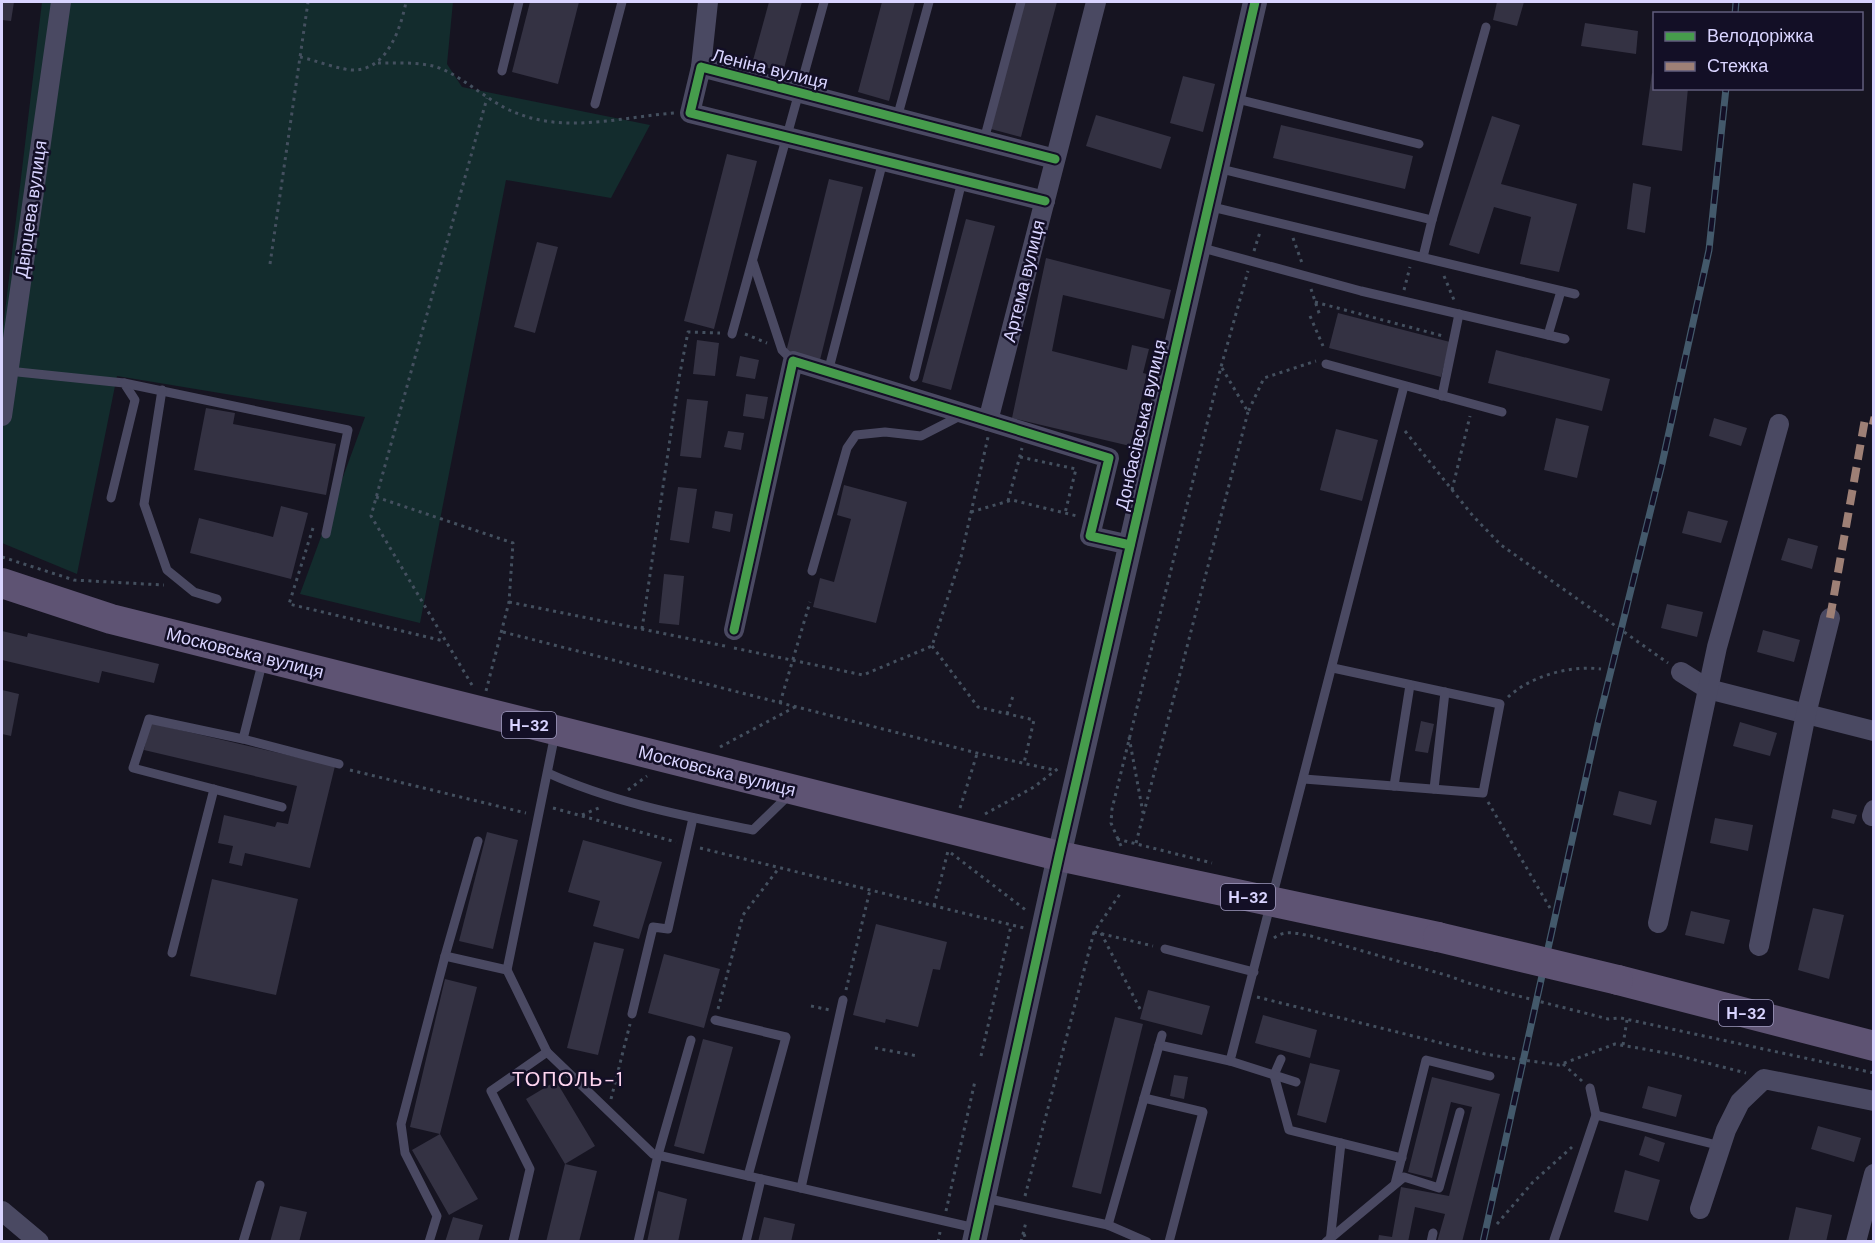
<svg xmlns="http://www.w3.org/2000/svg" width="1875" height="1243" viewBox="0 0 1875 1243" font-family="'DM Sans',sans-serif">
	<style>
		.green { fill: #132c2d }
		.building { fill: #343243 }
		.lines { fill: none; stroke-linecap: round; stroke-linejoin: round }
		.path { stroke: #44505f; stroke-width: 3; stroke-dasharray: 3 4.5; stroke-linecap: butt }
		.service { stroke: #4a4962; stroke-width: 9 }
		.minor { stroke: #4a4962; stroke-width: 20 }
		.tertiary { stroke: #4a4962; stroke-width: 24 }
		.primary { stroke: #5e5373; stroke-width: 30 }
		.rail-casing { stroke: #43596b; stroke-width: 7 }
		.rail { stroke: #130f26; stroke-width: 4.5; stroke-dasharray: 14; stroke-linecap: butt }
		.primary-bridge { stroke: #5e5373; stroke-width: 30 }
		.quiet { stroke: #9e8076; stroke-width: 8; stroke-dasharray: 15 8; stroke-linecap: butt }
		.cycleway-casing { stroke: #130f26; stroke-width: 13 }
		.cycleway { stroke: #469c4c; stroke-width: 9 }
		.labels { text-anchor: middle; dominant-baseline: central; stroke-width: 5; stroke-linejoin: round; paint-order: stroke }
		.shield { fill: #130f26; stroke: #9e99be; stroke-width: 1.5 }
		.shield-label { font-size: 16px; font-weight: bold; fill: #d9d4ff }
		.street-label { font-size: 18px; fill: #d9d4ff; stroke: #130f26 }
		.neighbourhood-label { font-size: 20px; letter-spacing: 1.5px; fill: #ffd6f0; stroke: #130f26 }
	</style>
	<rect width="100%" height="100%" fill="#161421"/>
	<path class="green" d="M42,2H453L447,64L462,87L650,125L611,198L506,180L420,623L300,594L365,417L117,376L77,574L2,543V337Z"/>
	<g class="building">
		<path d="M2,2H14L11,21L2,20Z"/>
		<path d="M530,2H579L558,84L512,72Z"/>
		<path d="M769,2H802L783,72L752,64Z"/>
		<path d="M882,2H915L889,101L858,92Z"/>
		<path d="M1024,2H1057L1021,137L991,129Z"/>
		<path d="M1497,2H1524L1517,26L1493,20Z"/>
		<path d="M1585,23L1638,31L1636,54L1581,46Z"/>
		<path d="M1652,73L1654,74V88H1688L1682,151L1642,145Z"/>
		<path d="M1183,76L1215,84L1203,132L1170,123Z"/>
		<path d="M1096,115L1171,137L1161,169L1086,146Z"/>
		<path d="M1492,116L1520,125L1501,184L1577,204L1559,272L1520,264L1531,217L1494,207L1479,254L1449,245Z"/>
		<path d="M1281,125L1413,156L1405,189L1273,158Z"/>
		<path d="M727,154L757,161L714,329L684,321Z"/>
		<path d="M829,179L863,187L820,360L786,352Z"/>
		<path d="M1633,183L1651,187L1645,233L1627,229Z"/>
		<path d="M966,219L995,226L951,390L922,382Z"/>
		<path d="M537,242L558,247L535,333L514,327Z"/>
		<path d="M1046,258L1171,290L1164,319L1063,295L1052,351L1127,370L1132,345L1149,349L1143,373L1147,374L1130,446L1012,418Z"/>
		<path d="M1338,313L1450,342L1441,377L1329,348Z"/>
		<path d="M697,340L719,343L715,376L693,374Z"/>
		<path d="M1496,350L1610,379L1602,411L1488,383Z"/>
		<path d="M740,356L759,360L755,379L736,376Z"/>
		<path d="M746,394L768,397L764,419L743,416Z"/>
		<path d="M687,399L708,401L701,458L680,456Z"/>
		<path d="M206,408L235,413L233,424L336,444L326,495L194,470Z"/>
		<path d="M1556,418L1589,426L1577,478L1544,470Z"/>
		<path d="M1714,418L1747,428L1741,446L1709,436Z"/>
		<path d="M1336,429L1378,440L1362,501L1320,490Z"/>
		<path d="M728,431L744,433L741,450L724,447Z"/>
		<path d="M844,485L907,502L876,623L813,607L820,578L834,582L851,519L837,515Z"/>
		<path d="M678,487L697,489L689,543L670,540Z"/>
		<path d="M281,506L308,513L291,579L190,553L199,518L273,537Z"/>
		<path d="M715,511L733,514L730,532L712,528Z"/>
		<path d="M1688,511L1728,521L1721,543L1682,533Z"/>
		<path d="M1788,538L1818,546L1812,569L1781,560Z"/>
		<path d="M664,574L684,576L679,625L659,623Z"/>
		<path d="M1667,604L1703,612L1697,637L1661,628Z"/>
		<path d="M1763,630L1800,640L1794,662L1757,652Z"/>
		<path d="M2,631L27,637L28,633L159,664L154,683L102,671L99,683L2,660Z"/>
		<path d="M2,690L19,694L11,736L2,734Z"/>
		<path d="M1421,721L1434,724L1428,753L1415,751Z"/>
		<path d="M1740,722L1777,733L1770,756L1733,746Z"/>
		<path d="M150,723L335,766L310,868L245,853L242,866L229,863L233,846L218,843L224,815L275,827L277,822L288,824L297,786L144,750Z"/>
		<path d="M1619,791L1657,801L1651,825L1613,815Z"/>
		<path d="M1833,809L1857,815L1854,824L1831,818Z"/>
		<path d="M1715,818L1753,825L1748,851L1710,843Z"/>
		<path d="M487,832L518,840L493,949L459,941Z"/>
		<path d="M583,840L662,862L639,939L593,926L600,901L568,892Z"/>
		<path d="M212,879L298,899L276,995L190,976Z"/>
		<path d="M1813,908L1844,915L1829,979L1798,970Z"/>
		<path d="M1691,911L1730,920L1724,944L1685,935Z"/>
		<path d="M876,924L947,942L940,970L933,969L918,1027L886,1019L885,1023L853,1015Z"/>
		<path d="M594,942L624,949L598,1055L567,1048Z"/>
		<path d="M664,954L720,969L704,1028L648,1013Z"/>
		<path d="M445,979L477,987L440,1134L478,1199L449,1215L412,1150L440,1134L410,1127Z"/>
		<path d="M1148,990L1210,1006L1202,1035L1140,1019Z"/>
		<path d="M1263,1015L1317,1030L1310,1058L1255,1043Z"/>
		<path d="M1115,1017L1143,1024L1101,1194L1072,1187Z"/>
		<path d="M703,1039L733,1047L704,1154L674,1146Z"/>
		<path d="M1310,1063L1340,1070L1326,1123L1297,1115Z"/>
		<path d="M1174,1075L1188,1077L1184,1099L1170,1096Z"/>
		<path d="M1432,1077L1500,1094L1462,1242H1437L1445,1214L1415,1207L1408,1242H1378L1379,1235L1392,1237L1401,1187L1449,1196L1472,1107L1451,1102L1432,1178L1408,1172Z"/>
		<path d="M556,1081L595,1146L565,1164L526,1099Z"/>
		<path d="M1648,1086L1682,1095L1676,1117L1642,1108Z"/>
		<path d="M1818,1126L1861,1138L1854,1162L1811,1149Z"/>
		<path d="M1645,1136L1665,1143L1659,1162L1639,1155Z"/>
		<path d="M565,1164L597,1171L579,1242H546Z"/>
		<path d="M1625,1170L1660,1180L1648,1221L1614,1212Z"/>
		<path d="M658,1191L687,1199L678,1242H647Z"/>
		<path d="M280,1206L307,1212L299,1242H270Z"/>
		<path d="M1796,1207L1832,1215L1826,1242H1788Z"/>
		<path d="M453,1217L483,1225L478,1242H445Z"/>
		<path d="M764,1217L795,1224L791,1242H758Z"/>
	</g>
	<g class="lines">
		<g class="path">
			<path d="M300,57C315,60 342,71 356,70C388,68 401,27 406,2"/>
			<path d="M378,63C396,63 416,62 433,66C458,72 488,102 514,112C565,134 621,117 674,113"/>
			<path d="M1293,238L1302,263"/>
			<path d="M1254,251L1260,232"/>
			<path d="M270,264L308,2"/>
			<path d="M1444,276L1454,300"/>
			<path d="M1311,289L1320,316"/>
			<path d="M1404,290L1410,267"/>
			<path d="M1315,302L1443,336"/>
			<path d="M1310,316L1323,346"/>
			<path d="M745,334L767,343"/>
			<path d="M1222,368L1248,412L1264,378L1316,361"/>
			<path d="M1405,431L1473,516L1501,545L1668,663"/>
			<path d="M1020,457L1076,469L1065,513"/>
			<path d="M1452,490L1470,416"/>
			<path d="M376,497L513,543L509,602L486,691"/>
			<path d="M1008,501L1022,448"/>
			<path d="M971,512L1012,500L1077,516"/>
			<path d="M313,528L289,604L444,641"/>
			<path d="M2,557L74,580L164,585"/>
			<path d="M509,602L725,646"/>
			<path d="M642,629L679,378L688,332L720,333"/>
			<path d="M503,632L977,753L1054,770"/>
			<path d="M932,646L978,707L1034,720L1024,763"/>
			<path d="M734,648L863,675L932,646L961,557L988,437"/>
			<path d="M472,685L371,516L487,98"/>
			<path d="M1508,697C1531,676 1570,665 1601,669"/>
			<path d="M780,703L810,602"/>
			<path d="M1007,714L1013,696"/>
			<path d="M1129,737L1143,813"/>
			<path d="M720,747L795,707"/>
			<path d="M350,770L526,813"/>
			<path d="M628,790L647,776"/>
			<path d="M1488,802L1550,908"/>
			<path d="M553,808L676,842"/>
			<path d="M960,808L977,754"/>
			<path d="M985,814L1034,787L1060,767"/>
			<path d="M582,815L601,807"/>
			<path d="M1117,839L1212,863"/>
			<path d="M1136,843L1248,412"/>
			<path d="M1121,846L1111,823L1112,809L1221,367L1248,271"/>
			<path d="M700,848L1024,928"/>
			<path d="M951,853L1027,911"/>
			<path d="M934,906L948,851"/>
			<path d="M1094,932L1153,946"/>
			<path d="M1101,933L1140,1009"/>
			<path d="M1274,938C1285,929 1299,934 1311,936L1449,976L1468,983L1608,1019L1621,1018L1874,1073"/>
			<path d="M846,990L870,890"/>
			<path d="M1257,997L1485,1054L1530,1061L1559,1065L1615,1044L1672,1054L1746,1073"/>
			<path d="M811,1006L830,1010"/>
			<path d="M718,1009L743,915L779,868"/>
			<path d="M1623,1045L1627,1020"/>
			<path d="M875,1048L918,1056"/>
			<path d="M981,1056L1011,926"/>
			<path d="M1563,1064L1582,1081"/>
			<path d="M611,1099L630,1024"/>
			<path d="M1025,1196L1094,932L1120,894"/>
			<path d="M946,1211L975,1081"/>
			<path d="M1497,1224L1533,1182L1572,1147"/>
			<path d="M1024,1234L1027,1242"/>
			<path d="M938,1242L940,1232"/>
			<path d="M1021,1242L1026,1222"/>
		</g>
		<g class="service">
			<path d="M502,71L519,2"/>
			<path d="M1233,98L1419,144"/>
			<path d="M595,104L622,2"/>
			<path d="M897,118L929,2"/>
			<path d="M984,140L1021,2"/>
			<path d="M1217,168L1432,220L1423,257"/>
			<path d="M1208,206L1575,294"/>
			<path d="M1432,220L1486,27"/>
			<path d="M1199,247L1361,291L1565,339"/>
			<path d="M753,262L782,350L793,361"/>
			<path d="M732,334L824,2"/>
			<path d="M1548,335L1561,291"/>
			<path d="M1326,364L1502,412"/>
			<path d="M8,371L124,383L135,400L111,498"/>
			<path d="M828,372L883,161"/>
			<path d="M914,377L962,181"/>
			<path d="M124,383L348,430L326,534"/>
			<path d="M162,390L144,504L167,570L194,592L217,599"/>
			<path d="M1442,396L1459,314"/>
			<path d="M812,571L847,448L856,435L885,432L921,436L962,415"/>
			<path d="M243,739L263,660"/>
			<path d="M548,773C611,802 684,816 753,830L789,795"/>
			<path d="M1304,779L1483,793L1500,704L1333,668"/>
			<path d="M1394,786L1410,685"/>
			<path d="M1434,789L1445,692"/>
			<path d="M282,807L133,768L149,719L243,739L339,764"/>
			<path d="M478,841L445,956L507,970L555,734"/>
			<path d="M1165,949L1254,972"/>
			<path d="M172,953L214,789"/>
			<path d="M507,970L547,1052L491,1091L530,1169L513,1242"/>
			<path d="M632,1014L653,927L668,929L693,818"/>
			<path d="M715,1020L786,1037L748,1176"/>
			<path d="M1159,1045L1230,1061L1404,386"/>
			<path d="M547,1052L653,1154L975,1228"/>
			<path d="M1281,1059L1274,1075L1289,1130L1402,1158"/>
			<path d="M1230,1061L1296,1082"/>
			<path d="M1590,1088L1596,1115"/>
			<path d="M1144,1098L1203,1112L1169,1242"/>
			<path d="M1395,1184L1426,1060L1490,1076"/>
			<path d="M801,1188L843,1000"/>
			<path d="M985,1198L1108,1225L1162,1035"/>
			<path d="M1108,1225L1147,1242"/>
			<path d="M1554,1240L1596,1115L1721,1146"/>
			<path d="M243,1242L260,1185"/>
			<path d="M429,1242L437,1216L405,1153L401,1124L445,956"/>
			<path d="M638,1242L658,1155L691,1040"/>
			<path d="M746,1242L761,1179"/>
			<path d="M1326,1242L1404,1177L1439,1188L1460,1112"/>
			<path d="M1330,1242L1341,1143"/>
			<path d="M1431,1242L1433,1233"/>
		</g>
		<g class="minor">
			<path d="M701,67L708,2"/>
			<path d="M1045,201L690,113L701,67L1055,159"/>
			<path d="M2,416L61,2"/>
			<path d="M988,421L1096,2"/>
			<path d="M734,630L793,361L1109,458L1090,536L1130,545"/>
			<path d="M1681,672L1708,689L1874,731"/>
			<path d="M1872,816L1874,810"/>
			<path d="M1658,923L1717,647L1779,424"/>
			<path d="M1759,946L1806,714L1830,618"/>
			<path d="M1700,1209L1726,1130L1740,1102L1764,1079L1874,1101"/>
			<path d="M2,1211L39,1242"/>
			<path d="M1856,1242L1874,1174"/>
		</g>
		<path class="tertiary" d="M974,1242L1059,856L1255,2"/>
		<g class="primary">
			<path d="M2,583L111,619L1059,856L1438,937"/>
			<path d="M1618,980L1874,1046"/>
		</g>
		<defs>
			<g id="rail">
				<path d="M1735,14L1736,2"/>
				<path d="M1483,1242L1598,723L1662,464L1709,250L1726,88"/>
			</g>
		</defs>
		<use href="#rail" class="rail-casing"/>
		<use href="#rail" class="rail"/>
		<path class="primary-bridge" d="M1438,937L1618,980"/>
		<path class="quiet" d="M1830,618L1865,419L1874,421"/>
		<defs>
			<g id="cycleway">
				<path d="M1045,201L690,113L701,67L1055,159"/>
				<path d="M734,630L793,361L1109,458L1090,536L1130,545"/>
				<path d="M974,1242L1059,856L1255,2"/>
			</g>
		</defs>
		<use href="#cycleway" class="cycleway-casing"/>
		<use href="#cycleway" class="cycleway"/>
	</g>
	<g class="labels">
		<g class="shield">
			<rect x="502" y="712" width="54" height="26" rx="4.5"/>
			<rect x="1221" y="884" width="54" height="26" rx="4.5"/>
			<rect x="1719" y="1000" width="54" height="26" rx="4.5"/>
		</g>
		<g class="shield-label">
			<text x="529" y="725">Н-32</text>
			<text x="1248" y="897">Н-32</text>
			<text x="1746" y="1013">Н-32</text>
		</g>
		<g class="street-label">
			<text transform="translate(770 69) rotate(14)">Леніна вулиця</text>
			<text transform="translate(31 209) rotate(-82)">Двірцева вулиця</text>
			<text transform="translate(1024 281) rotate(-76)">Артема вулиця</text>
			<text transform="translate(1141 425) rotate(-77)">Донбасівська вулиця</text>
			<text transform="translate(245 653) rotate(14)">Московська вулиця</text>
			<text transform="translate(717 771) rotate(14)">Московська вулиця</text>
		</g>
		<g class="neighbourhood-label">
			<text x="568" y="1079">ТОПОЛЬ-1</text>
		</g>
	</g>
	<rect width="1875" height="1243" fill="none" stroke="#d9d4ff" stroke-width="6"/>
	<rect x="1653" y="12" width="210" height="78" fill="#130f26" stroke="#625e7d" stroke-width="1.5"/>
	<rect x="1665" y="32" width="30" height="9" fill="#469c4c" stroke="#625e7d" stroke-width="1.5"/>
	<text x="1707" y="42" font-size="18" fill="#d9d4ff">Велодоріжка</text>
	<rect x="1665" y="62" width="30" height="9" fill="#9e8076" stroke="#625e7d" stroke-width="1.5"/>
	<text x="1707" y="72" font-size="18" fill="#d9d4ff">Стежка</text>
</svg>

____

WORK TASK
Please copy out each line of the material that contains the string "lines".

RESPONSE TO THE TASK
		.lines { fill: none; stroke-linecap: round; stroke-linejoin: round }
	<g class="lines">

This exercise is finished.